(Text for analysis)
07 January 2021
During an inspection looking at part of the service
We inspected this service as a follow up to the issue of a warning notice for a breach in Regulation 17 ‘Good Governance’ which was issued on 15 July 2020 following an inspection conducted on 05 June 2020. During our inspection we found there had been some improvements since the last inspection. We saw that;
- There had been improvements in the audit processes used by the service to assess, monitor and improve the quality and safety of the services provided. The service had introduced an improved system of audit, however there remained further areas where audit would support assurance.
- We saw that there were systems in place to monitor progress against plans to improve the quality and safety of services. Although, we found that the pace of change was not as per the notice due to the challenges of the pandemic, there remains room for further improvement.
- Whilst there were positive improvements in the governance processes, there was limited evidence of improvement in the medical advisory committee processes and its ability to oversee the safe and appropriate clinical performance of the service.
- There had been improvements in the consent process, we saw that cooling off periods were observed. However, we found omissions in the documentation of consent in two of the 16 records we checked.

(Exercise directions) Write the next part of the follow-up inspection report on the service's governance, in the same style and picking up right after its final sentence.

(Listed records)
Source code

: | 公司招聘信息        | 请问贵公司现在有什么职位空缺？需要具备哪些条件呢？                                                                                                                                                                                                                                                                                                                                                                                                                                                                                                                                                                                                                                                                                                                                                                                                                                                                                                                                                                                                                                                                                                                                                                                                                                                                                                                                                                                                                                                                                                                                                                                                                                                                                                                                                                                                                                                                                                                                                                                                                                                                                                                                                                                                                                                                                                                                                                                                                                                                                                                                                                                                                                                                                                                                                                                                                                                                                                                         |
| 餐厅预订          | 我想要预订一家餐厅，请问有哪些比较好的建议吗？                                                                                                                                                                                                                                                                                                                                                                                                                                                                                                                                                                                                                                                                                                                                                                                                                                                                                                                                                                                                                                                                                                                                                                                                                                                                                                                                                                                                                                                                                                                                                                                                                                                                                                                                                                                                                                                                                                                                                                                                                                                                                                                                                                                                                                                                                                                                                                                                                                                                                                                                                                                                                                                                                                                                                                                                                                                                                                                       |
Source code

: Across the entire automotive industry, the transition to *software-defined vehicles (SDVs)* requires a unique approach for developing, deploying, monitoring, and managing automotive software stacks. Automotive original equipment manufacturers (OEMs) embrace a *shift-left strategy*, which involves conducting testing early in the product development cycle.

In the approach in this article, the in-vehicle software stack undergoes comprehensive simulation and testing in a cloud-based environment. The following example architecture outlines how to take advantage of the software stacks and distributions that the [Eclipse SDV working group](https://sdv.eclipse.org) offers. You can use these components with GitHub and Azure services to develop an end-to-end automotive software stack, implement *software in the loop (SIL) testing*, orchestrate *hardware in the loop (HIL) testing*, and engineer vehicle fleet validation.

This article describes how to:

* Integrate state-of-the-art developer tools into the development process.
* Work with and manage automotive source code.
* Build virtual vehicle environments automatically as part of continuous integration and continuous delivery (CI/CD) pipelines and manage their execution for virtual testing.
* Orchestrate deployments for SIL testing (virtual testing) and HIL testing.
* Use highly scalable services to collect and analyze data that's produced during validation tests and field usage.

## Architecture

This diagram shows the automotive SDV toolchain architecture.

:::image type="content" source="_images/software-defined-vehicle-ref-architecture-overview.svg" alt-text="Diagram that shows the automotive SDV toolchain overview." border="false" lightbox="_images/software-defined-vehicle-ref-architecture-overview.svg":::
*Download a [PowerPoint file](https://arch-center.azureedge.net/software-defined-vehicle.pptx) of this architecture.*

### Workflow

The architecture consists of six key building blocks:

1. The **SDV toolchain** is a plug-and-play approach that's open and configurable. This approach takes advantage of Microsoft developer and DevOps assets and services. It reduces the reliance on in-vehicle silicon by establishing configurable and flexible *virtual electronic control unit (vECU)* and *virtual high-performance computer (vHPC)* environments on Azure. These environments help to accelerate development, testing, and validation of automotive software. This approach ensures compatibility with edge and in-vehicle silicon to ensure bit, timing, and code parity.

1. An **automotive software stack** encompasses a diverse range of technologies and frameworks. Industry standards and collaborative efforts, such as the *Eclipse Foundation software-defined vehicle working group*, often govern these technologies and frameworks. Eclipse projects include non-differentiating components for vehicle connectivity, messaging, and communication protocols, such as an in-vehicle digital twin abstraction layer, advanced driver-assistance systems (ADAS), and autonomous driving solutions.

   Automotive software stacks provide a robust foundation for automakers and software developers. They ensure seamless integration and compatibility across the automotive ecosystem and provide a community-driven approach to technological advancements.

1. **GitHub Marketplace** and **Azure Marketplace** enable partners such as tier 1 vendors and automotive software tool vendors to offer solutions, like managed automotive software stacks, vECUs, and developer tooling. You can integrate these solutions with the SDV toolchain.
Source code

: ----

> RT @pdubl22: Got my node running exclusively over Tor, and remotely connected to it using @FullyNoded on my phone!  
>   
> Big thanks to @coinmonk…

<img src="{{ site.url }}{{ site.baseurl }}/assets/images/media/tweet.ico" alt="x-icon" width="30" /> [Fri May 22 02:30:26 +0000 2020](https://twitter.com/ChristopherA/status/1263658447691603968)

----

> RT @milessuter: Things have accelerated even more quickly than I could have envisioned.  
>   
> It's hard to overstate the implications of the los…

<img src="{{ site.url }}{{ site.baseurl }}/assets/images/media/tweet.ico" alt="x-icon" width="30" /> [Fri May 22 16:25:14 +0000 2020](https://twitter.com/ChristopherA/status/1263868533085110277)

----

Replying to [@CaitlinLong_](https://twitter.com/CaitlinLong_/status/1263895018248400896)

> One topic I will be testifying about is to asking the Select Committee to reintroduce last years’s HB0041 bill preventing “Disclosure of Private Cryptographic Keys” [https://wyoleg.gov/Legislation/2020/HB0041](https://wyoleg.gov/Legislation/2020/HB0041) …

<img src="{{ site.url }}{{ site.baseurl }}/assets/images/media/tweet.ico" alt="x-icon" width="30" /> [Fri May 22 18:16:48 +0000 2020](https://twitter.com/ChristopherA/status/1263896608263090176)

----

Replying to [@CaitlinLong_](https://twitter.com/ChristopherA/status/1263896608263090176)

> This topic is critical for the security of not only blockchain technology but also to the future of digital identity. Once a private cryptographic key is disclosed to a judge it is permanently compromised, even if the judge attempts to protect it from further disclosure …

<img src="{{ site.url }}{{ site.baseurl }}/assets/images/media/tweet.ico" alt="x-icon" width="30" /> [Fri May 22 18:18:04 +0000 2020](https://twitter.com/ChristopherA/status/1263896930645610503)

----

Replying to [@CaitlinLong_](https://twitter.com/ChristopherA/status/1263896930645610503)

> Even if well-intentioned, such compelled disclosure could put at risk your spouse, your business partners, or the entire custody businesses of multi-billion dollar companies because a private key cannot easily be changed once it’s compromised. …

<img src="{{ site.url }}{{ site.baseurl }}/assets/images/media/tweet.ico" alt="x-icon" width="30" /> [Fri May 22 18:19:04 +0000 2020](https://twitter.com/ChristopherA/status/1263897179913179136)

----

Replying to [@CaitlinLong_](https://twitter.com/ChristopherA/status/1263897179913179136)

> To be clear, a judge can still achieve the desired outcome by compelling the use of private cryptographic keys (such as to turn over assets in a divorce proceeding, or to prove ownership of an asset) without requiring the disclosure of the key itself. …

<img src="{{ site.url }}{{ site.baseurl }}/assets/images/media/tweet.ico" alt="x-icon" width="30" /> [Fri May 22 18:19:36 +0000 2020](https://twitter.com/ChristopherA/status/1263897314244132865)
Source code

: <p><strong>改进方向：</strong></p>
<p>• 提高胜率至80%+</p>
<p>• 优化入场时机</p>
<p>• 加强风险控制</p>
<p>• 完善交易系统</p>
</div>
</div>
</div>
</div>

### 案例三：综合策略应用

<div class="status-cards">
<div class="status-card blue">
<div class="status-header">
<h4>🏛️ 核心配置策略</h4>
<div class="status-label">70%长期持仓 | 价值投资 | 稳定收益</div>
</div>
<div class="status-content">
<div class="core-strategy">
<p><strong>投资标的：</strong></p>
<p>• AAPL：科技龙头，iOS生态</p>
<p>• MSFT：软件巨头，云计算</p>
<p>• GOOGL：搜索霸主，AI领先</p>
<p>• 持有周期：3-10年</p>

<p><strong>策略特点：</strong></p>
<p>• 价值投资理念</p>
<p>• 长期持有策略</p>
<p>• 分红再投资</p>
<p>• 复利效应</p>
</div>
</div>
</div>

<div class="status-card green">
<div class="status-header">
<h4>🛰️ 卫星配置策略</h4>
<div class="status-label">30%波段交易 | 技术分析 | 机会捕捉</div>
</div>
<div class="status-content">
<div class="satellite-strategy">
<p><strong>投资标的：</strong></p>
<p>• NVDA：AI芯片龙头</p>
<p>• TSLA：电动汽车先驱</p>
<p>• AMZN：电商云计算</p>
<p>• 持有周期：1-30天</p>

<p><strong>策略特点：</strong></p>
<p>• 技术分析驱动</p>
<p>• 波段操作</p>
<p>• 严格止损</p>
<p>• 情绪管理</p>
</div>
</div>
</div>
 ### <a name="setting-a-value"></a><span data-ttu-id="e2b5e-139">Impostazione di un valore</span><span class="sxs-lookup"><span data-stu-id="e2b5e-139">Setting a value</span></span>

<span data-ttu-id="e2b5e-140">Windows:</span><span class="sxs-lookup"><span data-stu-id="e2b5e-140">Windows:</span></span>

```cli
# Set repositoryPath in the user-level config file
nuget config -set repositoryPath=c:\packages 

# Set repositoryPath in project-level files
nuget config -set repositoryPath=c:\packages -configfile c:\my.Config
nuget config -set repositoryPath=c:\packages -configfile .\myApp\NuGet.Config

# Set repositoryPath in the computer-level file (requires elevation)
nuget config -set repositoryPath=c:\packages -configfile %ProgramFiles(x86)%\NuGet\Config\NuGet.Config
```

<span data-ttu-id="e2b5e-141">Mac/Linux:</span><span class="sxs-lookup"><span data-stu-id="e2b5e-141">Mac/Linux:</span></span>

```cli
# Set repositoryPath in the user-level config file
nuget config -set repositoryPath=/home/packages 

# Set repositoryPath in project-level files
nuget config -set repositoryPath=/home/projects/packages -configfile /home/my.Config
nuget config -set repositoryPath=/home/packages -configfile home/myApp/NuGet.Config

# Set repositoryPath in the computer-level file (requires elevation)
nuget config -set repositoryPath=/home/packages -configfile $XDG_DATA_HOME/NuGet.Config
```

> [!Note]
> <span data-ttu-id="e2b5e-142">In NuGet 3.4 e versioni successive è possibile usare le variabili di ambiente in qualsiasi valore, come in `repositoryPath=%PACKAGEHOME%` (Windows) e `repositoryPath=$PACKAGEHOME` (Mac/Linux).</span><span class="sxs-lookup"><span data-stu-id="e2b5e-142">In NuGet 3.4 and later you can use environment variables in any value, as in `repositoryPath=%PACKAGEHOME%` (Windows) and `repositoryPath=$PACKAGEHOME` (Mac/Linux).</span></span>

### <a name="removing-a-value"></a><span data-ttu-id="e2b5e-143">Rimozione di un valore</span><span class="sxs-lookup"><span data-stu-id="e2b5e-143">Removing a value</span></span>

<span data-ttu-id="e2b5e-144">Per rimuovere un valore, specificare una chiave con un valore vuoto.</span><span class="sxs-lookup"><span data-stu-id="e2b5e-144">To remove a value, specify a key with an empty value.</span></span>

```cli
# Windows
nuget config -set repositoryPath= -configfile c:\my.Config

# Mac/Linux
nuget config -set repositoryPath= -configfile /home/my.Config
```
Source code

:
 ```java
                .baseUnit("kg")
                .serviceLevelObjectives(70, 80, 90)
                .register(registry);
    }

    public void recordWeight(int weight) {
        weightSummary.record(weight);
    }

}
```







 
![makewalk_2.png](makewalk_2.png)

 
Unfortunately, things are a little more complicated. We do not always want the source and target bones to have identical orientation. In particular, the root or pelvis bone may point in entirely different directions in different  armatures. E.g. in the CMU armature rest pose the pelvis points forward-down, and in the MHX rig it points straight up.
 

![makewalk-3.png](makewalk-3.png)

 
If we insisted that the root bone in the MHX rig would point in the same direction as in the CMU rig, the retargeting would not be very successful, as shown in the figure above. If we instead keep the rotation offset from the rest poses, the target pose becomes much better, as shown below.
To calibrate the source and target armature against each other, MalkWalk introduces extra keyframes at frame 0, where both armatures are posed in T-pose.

(Answer space)
- The management of incidents had improved, but the process of sharing learning still needed to be embedded.
- There had been improvements in record keeping and documentation, although we identified some gaps in one record we reviewed.
However, we also found some additional areas that required improvement:
- The service had a system to maintain staff records but we found gaps within the records we reviewed for example, continuing professional medical and nursing registration.
- The service did not have evidence that they had carried out checks and continued to meet the criteria to ensure that people who hold director level responsibility for the quality and safety of care, and for meeting the fundamental standards of care, were fit and proper to carry out this important role.
- Audits did not always review quality as part of the process, for example, records and consent audits reviewed the presence of key documentation but not the quality of the recording.
- Although the provider had a system to monitor registration with a professional body, there was no audit, review or reporting to provide assurance to leaders.
- Although the provider had a system for the granting and maintaining of practising privileges, there was no effective system to regularly provide scrutiny to these decisions.